Mettez, s'il vous plaît, les lignes de tous les items ci-dessous dans une liste JSON de chaînes, à raison d'une chaîne par ligne et sans les lignes vides. Laissez les images hors de la réponse.

══════════════════════════════

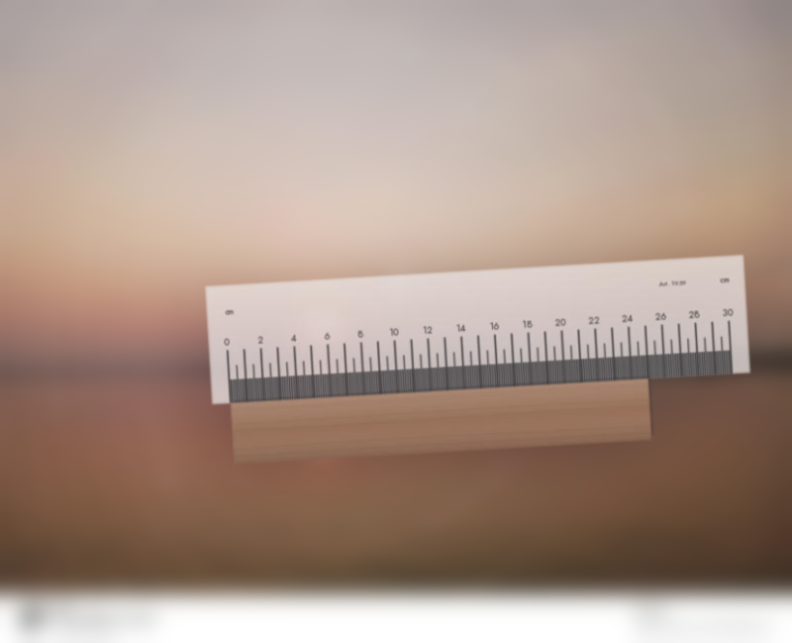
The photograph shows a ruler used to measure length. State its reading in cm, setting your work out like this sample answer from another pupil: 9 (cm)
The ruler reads 25 (cm)
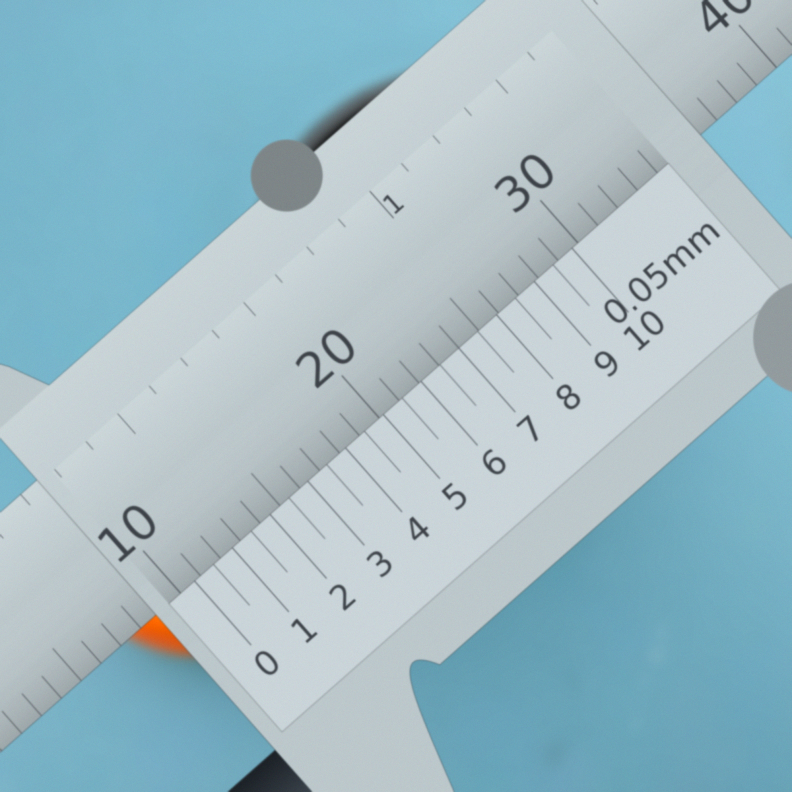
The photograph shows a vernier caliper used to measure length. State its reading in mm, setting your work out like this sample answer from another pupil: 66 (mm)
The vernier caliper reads 10.70 (mm)
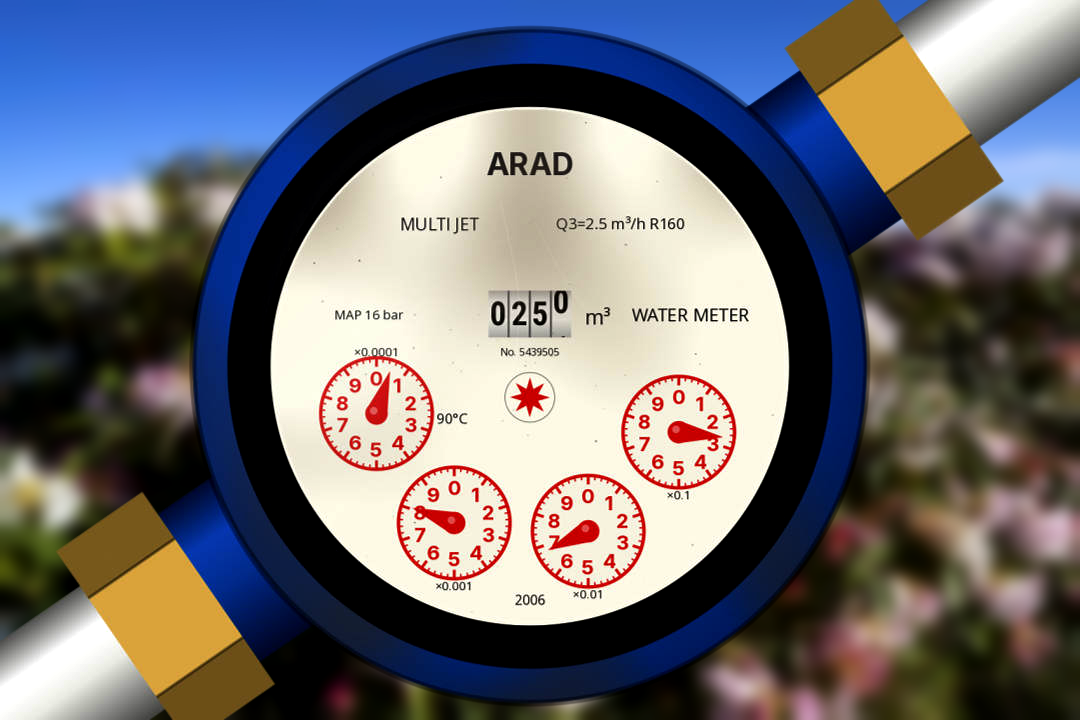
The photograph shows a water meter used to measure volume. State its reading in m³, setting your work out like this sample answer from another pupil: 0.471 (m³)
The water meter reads 250.2680 (m³)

══════════════════════════════

▶ [Zone de réponse]:
[
  "The photograph shows a ruler used to measure length. State its reading in cm, setting your work out like this sample answer from another pupil: 9 (cm)",
  "The ruler reads 25 (cm)",
  "The photograph shows a vernier caliper used to measure length. State its reading in mm, setting your work out like this sample answer from another pupil: 66 (mm)",
  "The vernier caliper reads 10.70 (mm)",
  "The photograph shows a water meter used to measure volume. State its reading in m³, setting your work out like this sample answer from another pupil: 0.471 (m³)",
  "The water meter reads 250.2680 (m³)"
]